In a trayed absorber the amine falls from one tray to the one below in the same manner as the liquid in a condensate stabilizer. It flows across the tray and over a weir before flowing into the next downcomer. The gas bubbles up through the liquid and creates a froth that must be separated from the gas before it reaches the underside of the next tray. For preliminary design, a tray spacing of 24 in. and a minimum diameter capable of separating 150 to 200 micron droplets can be assumed. The size of packed towers must be obtained from manufacturer’s published literature.

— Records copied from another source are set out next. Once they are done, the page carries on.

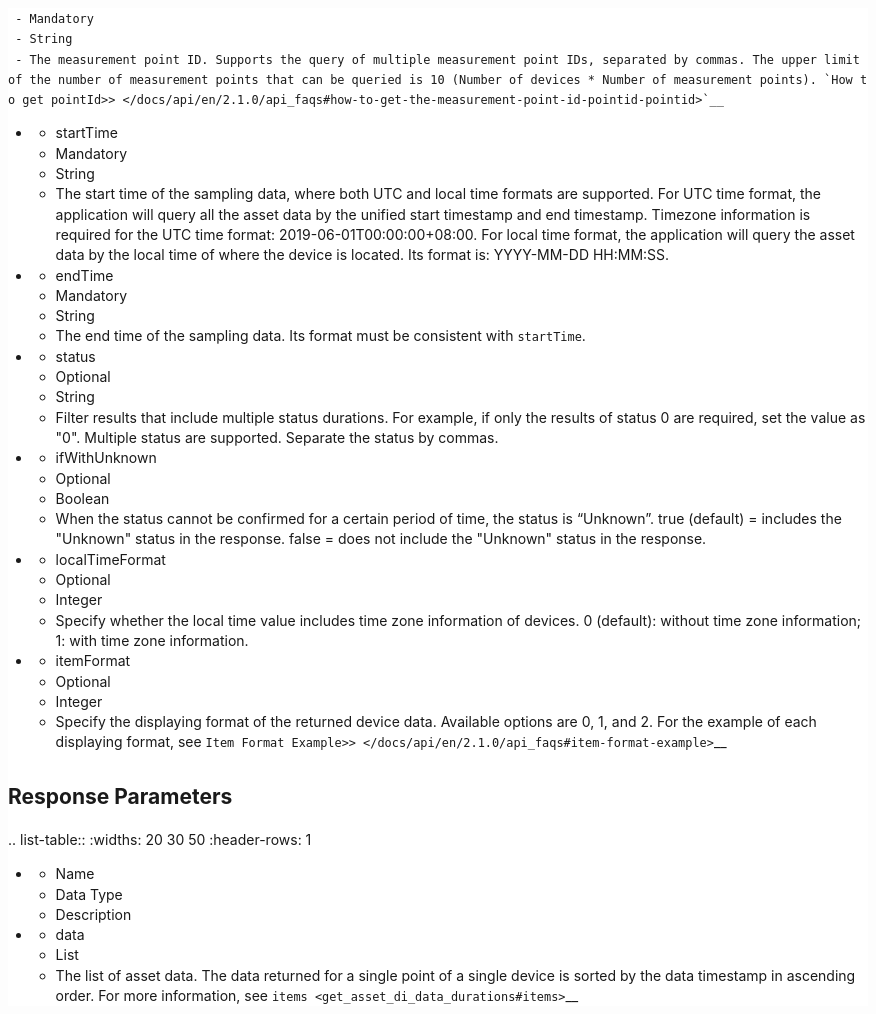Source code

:     - Mandatory
     - String
     - The measurement point ID. Supports the query of multiple measurement point IDs, separated by commas. The upper limit of the number of measurement points that can be queried is 10 (Number of devices * Number of measurement points). `How to get pointId>> </docs/api/en/2.1.0/api_faqs#how-to-get-the-measurement-point-id-pointid-pointid>`__
   * - startTime
     - Mandatory
     - String
     - The start time of the sampling data, where both UTC and local time formats are supported. For UTC time format, the application will query all the asset data by the unified start timestamp and end timestamp. Timezone information is required for the UTC time format: 2019-06-01T00:00:00+08:00. For local time format, the application will query the asset data by the local time of where the device is located. Its format is: YYYY-MM-DD HH:MM:SS.
   * - endTime
     - Mandatory
     - String
     - The end time of the sampling data. Its format must be consistent with ``startTime``.
   * - status
     - Optional
     - String
     - Filter results that include multiple status durations. For example, if only the results of status 0 are required, set the value as "0". Multiple status are supported. Separate the status by commas.
   * - ifWithUnknown
     - Optional
     - Boolean
     - When the status cannot be confirmed for a certain period of time, the status is “Unknown”. true (default) = includes the "Unknown" status in the response. false = does not include the "Unknown" status in the response.
   * - localTimeFormat
     - Optional
     - Integer
     - Specify whether the local time value includes time zone information of devices. 0 (default): without time zone information; 1: with time zone information.
   * - itemFormat
     - Optional
     - Integer
     - Specify the displaying format of the returned device data. Available options are 0, 1, and 2. For the example of each displaying format, see `Item Format Example>> </docs/api/en/2.1.0/api_faqs#item-format-example>`__  

## Response Parameters

.. list-table::
   :widths: 20 30 50
   :header-rows: 1

   * - Name
     - Data Type
     - Description
   * - data
     - List<JSONObject>
     - The list of asset data. The data returned for a single point of a single device is sorted by the data timestamp in ascending order. For more information, see `items <get_asset_di_data_durations#items>`__
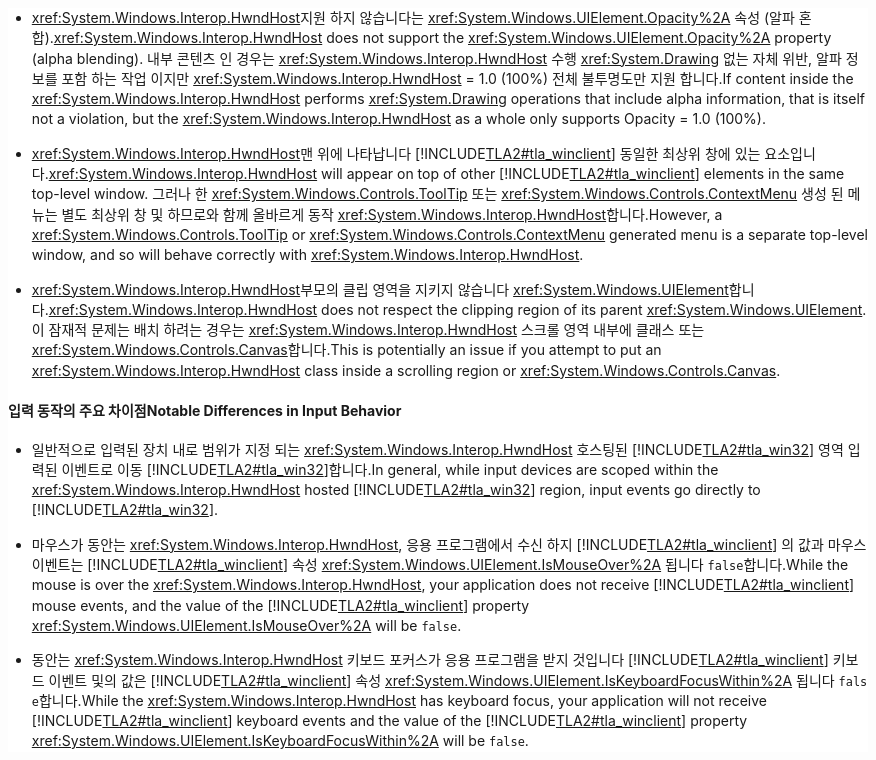 -   <span data-ttu-id="811b1-210"><xref:System.Windows.Interop.HwndHost>지원 하지 않습니다는 <xref:System.Windows.UIElement.Opacity%2A> 속성 (알파 혼합).</span><span class="sxs-lookup"><span data-stu-id="811b1-210"><xref:System.Windows.Interop.HwndHost> does not support the <xref:System.Windows.UIElement.Opacity%2A> property (alpha blending).</span></span> <span data-ttu-id="811b1-211">내부 콘텐츠 인 경우는 <xref:System.Windows.Interop.HwndHost> 수행 <xref:System.Drawing> 없는 자체 위반, 알파 정보를 포함 하는 작업 이지만 <xref:System.Windows.Interop.HwndHost> = 1.0 (100%) 전체 불투명도만 지원 합니다.</span><span class="sxs-lookup"><span data-stu-id="811b1-211">If content inside the <xref:System.Windows.Interop.HwndHost> performs <xref:System.Drawing> operations that include alpha information, that is itself not a violation, but the <xref:System.Windows.Interop.HwndHost> as a whole only supports Opacity = 1.0 (100%).</span></span>  
  
-   <span data-ttu-id="811b1-212"><xref:System.Windows.Interop.HwndHost>맨 위에 나타납니다 [!INCLUDE[TLA2#tla_winclient](../../../../includes/tla2sharptla-winclient-md.md)] 동일한 최상위 창에 있는 요소입니다.</span><span class="sxs-lookup"><span data-stu-id="811b1-212"><xref:System.Windows.Interop.HwndHost> will appear on top of other [!INCLUDE[TLA2#tla_winclient](../../../../includes/tla2sharptla-winclient-md.md)] elements in the same top-level window.</span></span> <span data-ttu-id="811b1-213">그러나 한 <xref:System.Windows.Controls.ToolTip> 또는 <xref:System.Windows.Controls.ContextMenu> 생성 된 메뉴는 별도 최상위 창 및 하므로와 함께 올바르게 동작 <xref:System.Windows.Interop.HwndHost>합니다.</span><span class="sxs-lookup"><span data-stu-id="811b1-213">However, a <xref:System.Windows.Controls.ToolTip> or <xref:System.Windows.Controls.ContextMenu> generated menu is a separate top-level window, and so will behave correctly with <xref:System.Windows.Interop.HwndHost>.</span></span>  
  
-   <span data-ttu-id="811b1-214"><xref:System.Windows.Interop.HwndHost>부모의 클립 영역을 지키지 않습니다 <xref:System.Windows.UIElement>합니다.</span><span class="sxs-lookup"><span data-stu-id="811b1-214"><xref:System.Windows.Interop.HwndHost> does not respect the clipping region of its parent <xref:System.Windows.UIElement>.</span></span> <span data-ttu-id="811b1-215">이 잠재적 문제는 배치 하려는 경우는 <xref:System.Windows.Interop.HwndHost> 스크롤 영역 내부에 클래스 또는 <xref:System.Windows.Controls.Canvas>합니다.</span><span class="sxs-lookup"><span data-stu-id="811b1-215">This is potentially an issue if you attempt to put an <xref:System.Windows.Interop.HwndHost> class inside a scrolling region or <xref:System.Windows.Controls.Canvas>.</span></span>  
  
#### <a name="notable-differences-in-input-behavior"></a><span data-ttu-id="811b1-216">입력 동작의 주요 차이점</span><span class="sxs-lookup"><span data-stu-id="811b1-216">Notable Differences in Input Behavior</span></span>  
  
-   <span data-ttu-id="811b1-217">일반적으로 입력된 장치 내로 범위가 지정 되는 <xref:System.Windows.Interop.HwndHost> 호스팅된 [!INCLUDE[TLA2#tla_win32](../../../../includes/tla2sharptla-win32-md.md)] 영역 입력된 이벤트로 이동 [!INCLUDE[TLA2#tla_win32](../../../../includes/tla2sharptla-win32-md.md)]합니다.</span><span class="sxs-lookup"><span data-stu-id="811b1-217">In general, while input devices are scoped within the <xref:System.Windows.Interop.HwndHost> hosted [!INCLUDE[TLA2#tla_win32](../../../../includes/tla2sharptla-win32-md.md)] region, input events go directly to [!INCLUDE[TLA2#tla_win32](../../../../includes/tla2sharptla-win32-md.md)].</span></span>  
  
-   <span data-ttu-id="811b1-218">마우스가 동안는 <xref:System.Windows.Interop.HwndHost>, 응용 프로그램에서 수신 하지 [!INCLUDE[TLA2#tla_winclient](../../../../includes/tla2sharptla-winclient-md.md)] 의 값과 마우스 이벤트는 [!INCLUDE[TLA2#tla_winclient](../../../../includes/tla2sharptla-winclient-md.md)] 속성 <xref:System.Windows.UIElement.IsMouseOver%2A> 됩니다 `false`합니다.</span><span class="sxs-lookup"><span data-stu-id="811b1-218">While the mouse is over the <xref:System.Windows.Interop.HwndHost>, your application does not receive [!INCLUDE[TLA2#tla_winclient](../../../../includes/tla2sharptla-winclient-md.md)] mouse events, and the value of the [!INCLUDE[TLA2#tla_winclient](../../../../includes/tla2sharptla-winclient-md.md)] property <xref:System.Windows.UIElement.IsMouseOver%2A> will be `false`.</span></span>  
  
-   <span data-ttu-id="811b1-219">동안는 <xref:System.Windows.Interop.HwndHost> 키보드 포커스가 응용 프로그램을 받지 것입니다 [!INCLUDE[TLA2#tla_winclient](../../../../includes/tla2sharptla-winclient-md.md)] 키보드 이벤트 및의 값은 [!INCLUDE[TLA2#tla_winclient](../../../../includes/tla2sharptla-winclient-md.md)] 속성 <xref:System.Windows.UIElement.IsKeyboardFocusWithin%2A> 됩니다 `false`합니다.</span><span class="sxs-lookup"><span data-stu-id="811b1-219">While the <xref:System.Windows.Interop.HwndHost> has keyboard focus, your application will not receive [!INCLUDE[TLA2#tla_winclient](../../../../includes/tla2sharptla-winclient-md.md)] keyboard events and the value of the [!INCLUDE[TLA2#tla_winclient](../../../../includes/tla2sharptla-winclient-md.md)] property <xref:System.Windows.UIElement.IsKeyboardFocusWithin%2A> will be `false`.</span></span>  
  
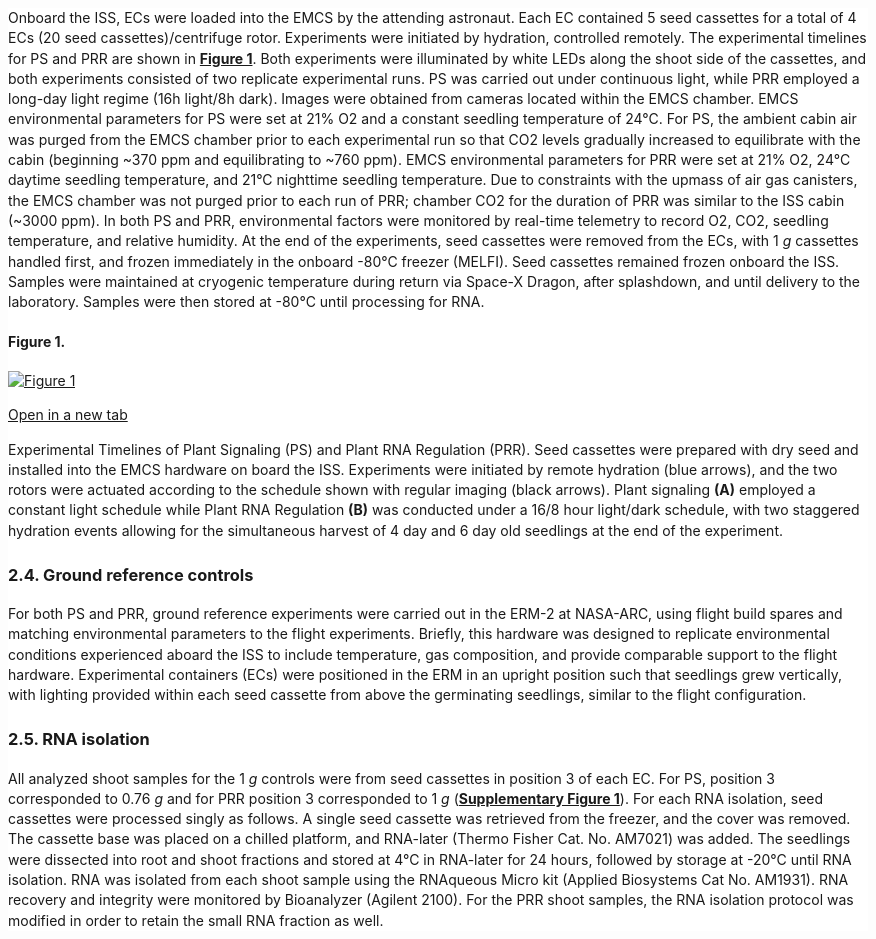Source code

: Onboard the ISS, ECs were loaded into the EMCS by the attending astronaut. Each EC contained 5 seed cassettes for a total of 4 ECs (20 seed cassettes)/centrifuge rotor. Experiments were initiated by hydration, controlled remotely. The experimental timelines for PS and PRR are shown in [**Figure 1**](#f1). Both experiments were illuminated by white LEDs along the shoot side of the cassettes, and both experiments consisted of two replicate experimental runs. PS was carried out under continuous light, while PRR employed a long-day light regime (16h light/8h dark). Images were obtained from cameras located within the EMCS chamber. EMCS environmental parameters for PS were set at 21% O2 and a constant seedling temperature of 24°C. For PS, the ambient cabin air was purged from the EMCS chamber prior to each experimental run so that CO2 levels gradually increased to equilibrate with the cabin (beginning ~370 ppm and equilibrating to ~760 ppm). EMCS environmental parameters for PRR were set at 21% O2, 24°C daytime seedling temperature, and 21°C nighttime seedling temperature. Due to constraints with the upmass of air gas canisters, the EMCS chamber was not purged prior to each run of PRR; chamber CO2 for the duration of PRR was similar to the ISS cabin (~3000 ppm). In both PS and PRR, environmental factors were monitored by real-time telemetry to record O2, CO2, seedling temperature, and relative humidity. At the end of the experiments, seed cassettes were removed from the ECs, with 1 *g* cassettes handled first, and frozen immediately in the onboard -80°C freezer (MELFI). Seed cassettes remained frozen onboard the ISS. Samples were maintained at cryogenic temperature during return via Space-X Dragon, after splashdown, and until delivery to the laboratory. Samples were then stored at -80°C until processing for RNA.

#### Figure 1.

[![Figure 1](https://cdn.ncbi.nlm.nih.gov/pmc/blobs/d3e3/10800490/838077b63a6c/fpls-14-1308713-g001.jpg)](https://www.ncbi.nlm.nih.gov/core/lw/2.0/html/tileshop_pmc/tileshop_pmc_inline.html?title=Click%20on%20image%20to%20zoom&p=PMC3&id=10800490_fpls-14-1308713-g001.jpg)

[Open in a new tab](figure/f1/)

Experimental Timelines of Plant Signaling (PS) and Plant RNA Regulation (PRR). Seed cassettes were prepared with dry seed and installed into the EMCS hardware on board the ISS. Experiments were initiated by remote hydration (blue arrows), and the two rotors were actuated according to the schedule shown with regular imaging (black arrows). Plant signaling **(A)** employed a constant light schedule while Plant RNA Regulation **(B)** was conducted under a 16/8 hour light/dark schedule, with two staggered hydration events allowing for the simultaneous harvest of 4 day and 6 day old seedlings at the end of the experiment.

### 2.4. Ground reference controls

For both PS and PRR, ground reference experiments were carried out in the ERM-2 at NASA-ARC, using flight build spares and matching environmental parameters to the flight experiments. Briefly, this hardware was designed to replicate environmental conditions experienced aboard the ISS to include temperature, gas composition, and provide comparable support to the flight hardware. Experimental containers (ECs) were positioned in the ERM in an upright position such that seedlings grew vertically, with lighting provided within each seed cassette from above the germinating seedlings, similar to the flight configuration.

### 2.5. RNA isolation

All analyzed shoot samples for the 1 *g* controls were from seed cassettes in position 3 of each EC. For PS, position 3 corresponded to 0.76 *g* and for PRR position 3 corresponded to 1 *g* ([**Supplementary Figure 1**](#SF1)). For each RNA isolation, seed cassettes were processed singly as follows. A single seed cassette was retrieved from the freezer, and the cover was removed. The cassette base was placed on a chilled platform, and RNA-later (Thermo Fisher Cat. No. AM7021) was added. The seedlings were dissected into root and shoot fractions and stored at 4°C in RNA-later for 24 hours, followed by storage at -20°C until RNA isolation. RNA was isolated from each shoot sample using the RNAqueous Micro kit (Applied Biosystems Cat No. AM1931). RNA recovery and integrity were monitored by Bioanalyzer (Agilent 2100). For the PRR shoot samples, the RNA isolation protocol was modified in order to retain the small RNA fraction as well.
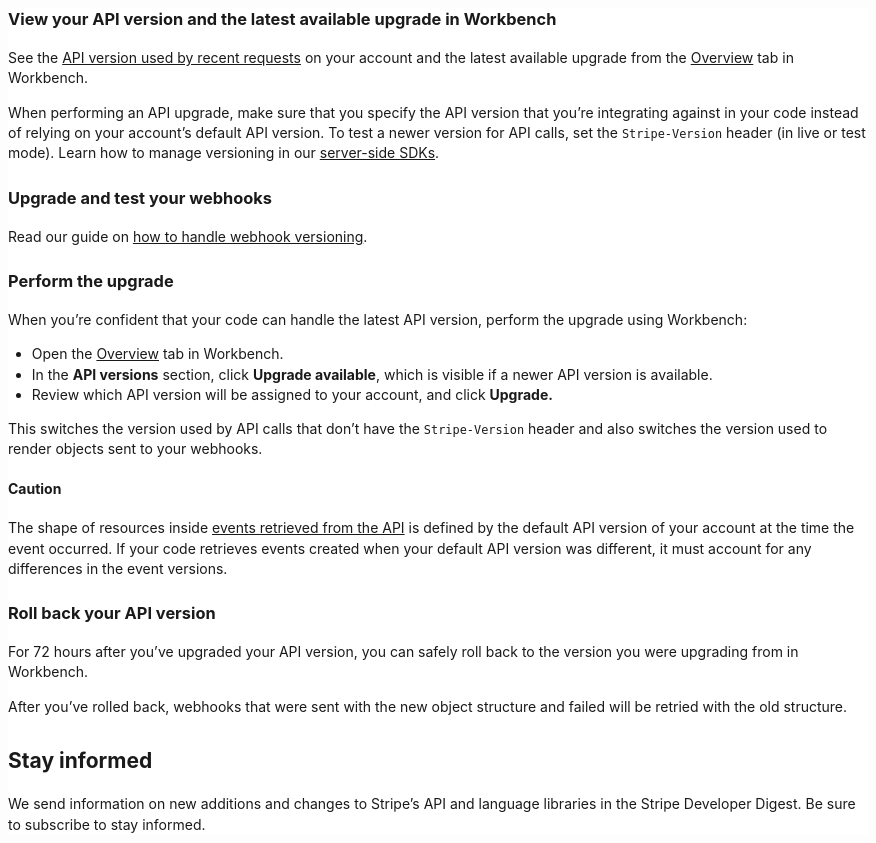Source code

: ### View your API version and the latest available upgrade in Workbench

See the [API version used by recent
requests](https://docs.stripe.com/workbench/guides#view-api-versions) on your
account and the latest available upgrade from the
[Overview](https://dashboard.stripe.com/workbench/overview) tab in Workbench.

When performing an API upgrade, make sure that you specify the API version that
you’re integrating against in your code instead of relying on your account’s
default API version. To test a newer version for API calls, set the
`Stripe-Version` header (in live or test mode). Learn how to manage versioning
in our [server-side SDKs](https://docs.stripe.com/sdks#server-side-libraries).

### Upgrade and test your webhooks

Read our guide on [how to handle webhook
versioning](https://docs.stripe.com/webhooks/versioning).

### Perform the upgrade

When you’re confident that your code can handle the latest API version, perform
the upgrade using Workbench:

- Open the [Overview](https://dashboard.stripe.com/workbench/overview) tab in
Workbench.
- In the **API versions** section, click **Upgrade available**, which is visible
if a newer API version is available.
- Review which API version will be assigned to your account, and click
**Upgrade.**

This switches the version used by API calls that don’t have the `Stripe-Version`
header and also switches the version used to render objects sent to your
webhooks.

#### Caution

The shape of resources inside [events retrieved from the
API](https://docs.stripe.com/api/events) is defined by the default API version
of your account at the time the event occurred. If your code retrieves events
created when your default API version was different, it must account for any
differences in the event versions.

### Roll back your API version

For 72 hours after you’ve upgraded your API version, you can safely roll back to
the version you were upgrading from in Workbench.

After you’ve rolled back, webhooks that were sent with the new object structure
and failed will be retried with the old structure.

## Stay informed

We send information on new additions and changes to Stripe’s API and language
libraries in the Stripe Developer Digest. Be sure to subscribe to stay informed.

Commonly, amine absorbers include an integral gas scrubber section in the bottom of the tower. This scrubber would be the same diameter as required for the tower. The gas entering the tower would have to pass through a mist eliminator and then a chimney tray. The purpose of this scrubber is to remove entrained water and hydrocarbon liquids from the gas to protect the amine solution from contamination.

Alternately, a separate scrubber vessel can be provided so that the tower height can be decreased.

For ME A systems with a large gas flow rate, a scrubber should be considered for the outlet sweet gas. The vapor pressure of MEA is such that the separator may be helpful in reducing MEA losses in the overhead sweet gas. DEA systems do not require this scrubber because the vapor pressure of DEA is very low.